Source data
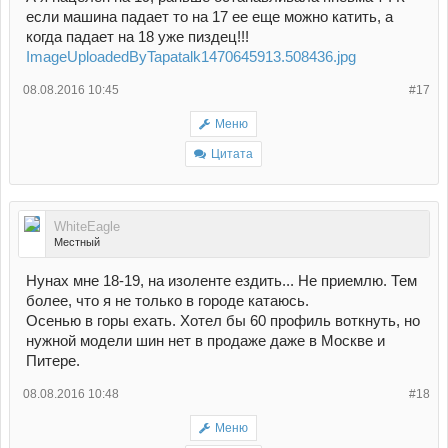
если машина падает то на 17 ее еще можно катить, а
когда падает на 18 уже пиздец!!!
ImageUploadedByTapatalk1470645913.508436.jpg
08.08.2016 10:45
#17
Меню
Цитата
WhiteEagle
Местный
Нунах мне 18-19, на изоленте ездить... Не приемлю. Тем
более, что я не только в городе катаюсь.
Осенью в горы ехать. Хотел бы 60 профиль воткнуть, но
нужной модели шин нет в продаже даже в Москве и
Питере.
08.08.2016 10:48
#18
Меню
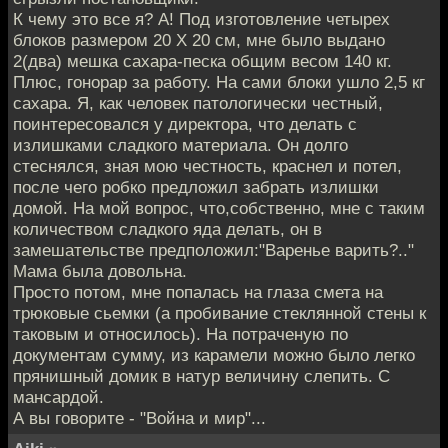
К чему это все я? А! Под изготовление четырех
блоков размером 20 Х 20 см, мне было выдано
2(два) мешка сахара-песка общим весом 140 кг.
Плюс, гонорар за работу. На сами блоки ушло 2,5 кг
сахара. Я, как человек патологически честный,
поинтересовался у директора, что делать с
излишками сладкого материала. Он долго
стеснялся, зная мою честность, краснел и потел,
после чего робко предложил забрать излишки
домой. На мой вопрос, что,собственно, мне с таким
количеством сладкого яда делать, он в
замешательстве предположил:"Варенье варить?.."
Мама была довольна.
Просто потом, мне попалась на глаза смета на
трюковые сьемки (а пробивание стеклянной стены к
таковым и относилось). На потраченую по
документам сумму, из карамели можно было легко
прянишный домик в натур величину слепить. С
мансардой.
А вы говорите - "Война и мир"...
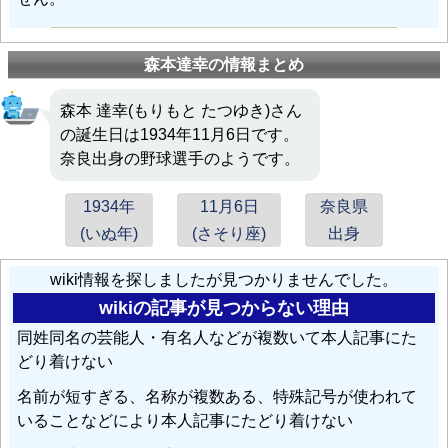
森本達幸の情報まとめ
森本 達幸(もりもと たつゆき)さん
の誕生日は1934年11月6日です。
奈良出身の野球選手のようです。
1934年
11月6日
奈良県
(いぬ年)
(さそり座)
出身
wiki情報を探しましたが見つかりませんでした。
wikiの記事が見つからない理由
同姓同名の芸能人・有名人などが複数いて本人記事にた
どり着けない
名前が短すぎる、名称が複数ある、特殊記号が使われて
いることなどにより本人記事にたどり着けない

## [Request]
Repeat the records above exactly, leaving out the pictures.

## [Solved exercise]
если машина падает то на 17 ее еще можно катить, а
когда падает на 18 уже пиздец!!!
ImageUploadedByTapatalk1470645913.508436.jpg
08.08.2016 10:45
#17
Меню
Цитата
WhiteEagle
Местный
Нунах мне 18-19, на изоленте ездить... Не приемлю. Тем
более, что я не только в городе катаюсь.
Осенью в горы ехать. Хотел бы 60 профиль воткнуть, но
нужной модели шин нет в продаже даже в Москве и
Питере.
08.08.2016 10:48
#18
Меню
К чему это все я? А! Под изготовление четырех
блоков размером 20 Х 20 см, мне было выдано
2(два) мешка сахара-песка общим весом 140 кг.
Плюс, гонорар за работу. На сами блоки ушло 2,5 кг
сахара. Я, как человек патологически честный,
поинтересовался у директора, что делать с
излишками сладкого материала. Он долго
стеснялся, зная мою честность, краснел и потел,
после чего робко предложил забрать излишки
домой. На мой вопрос, что,собственно, мне с таким
количеством сладкого яда делать, он в
замешательстве предположил:"Варенье варить?.."
Мама была довольна.
Просто потом, мне попалась на глаза смета на
трюковые сьемки (а пробивание стеклянной стены к
таковым и относилось). На потраченую по
документам сумму, из карамели можно было легко
прянишный домик в натур величину слепить. С
мансардой.
А вы говорите - "Война и мир"...
森本達幸の情報まとめ
森本 達幸(もりもと たつゆき)さん
の誕生日は1934年11月6日です。
奈良出身の野球選手のようです。
1934年
11月6日
奈良県
(いぬ年)
(さそり座)
出身
wiki情報を探しましたが見つかりませんでした。
wikiの記事が見つからない理由
同姓同名の芸能人・有名人などが複数いて本人記事にた
どり着けない
名前が短すぎる、名称が複数ある、特殊記号が使われて
いることなどにより本人記事にたどり着けない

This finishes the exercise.